About this task:
Only the lines from the one containing "à manger ou" through the end of the entries should be returned, exactly as they are, with the pictures omitted.

[Saved data entries]
========
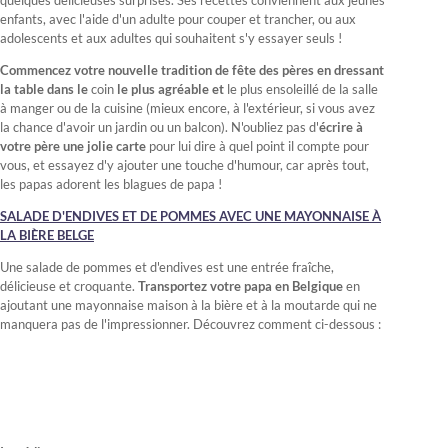
quelques délicieuses surprises. Ses recettes conviennent aux jeunes
enfants, avec l'aide d'un adulte pour couper et trancher, ou aux
adolescents et aux adultes qui souhaitent s'y essayer seuls !
Commencez votre nouvelle tradition de fête des pères en dressant
la table dans le
coin
le plus agréable et
le plus ensoleillé de la salle
à manger ou de la cuisine (mieux encore, à l'extérieur, si vous avez
la chance d'avoir un jardin ou un balcon). N'oubliez pas d'
écrire à
votre père une jolie carte
pour lui dire à quel point il compte pour
vous, et essayez d'y ajouter une touche d'humour, car après tout,
les papas adorent les blagues de papa !
SALADE D'ENDIVES ET DE POMMES AVEC UNE MAYONNAISE À
LA BIÈRE BELGE
Une salade de pommes et d'endives est une entrée fraîche,
délicieuse et croquante.
Transportez votre papa en Belgique
en
ajoutant une mayonnaise maison à la bière et à la moutarde qui ne
manquera pas de l'impressionner. Découvrez comment ci-dessous :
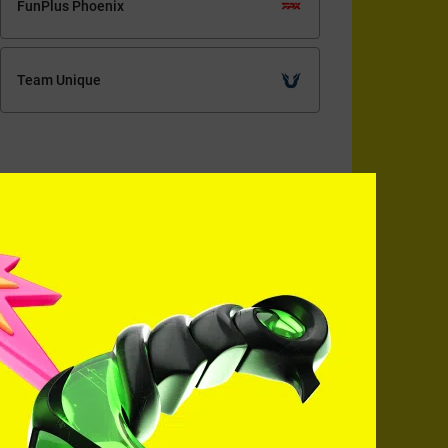
FunPlus Phoenix
Team Unique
========
Output for this exercise:
à manger ou de la cuisine (mieux encore, à l'extérieur, si vous avez
la chance d'avoir un jardin ou un balcon). N'oubliez pas d'
écrire à
votre père une jolie carte
pour lui dire à quel point il compte pour
vous, et essayez d'y ajouter une touche d'humour, car après tout,
les papas adorent les blagues de papa !
SALADE D'ENDIVES ET DE POMMES AVEC UNE MAYONNAISE À
LA BIÈRE BELGE
Une salade de pommes et d'endives est une entrée fraîche,
délicieuse et croquante.
Transportez votre papa en Belgique
en
ajoutant une mayonnaise maison à la bière et à la moutarde qui ne
manquera pas de l'impressionner. Découvrez comment ci-dessous :
FunPlus Phoenix
Team Unique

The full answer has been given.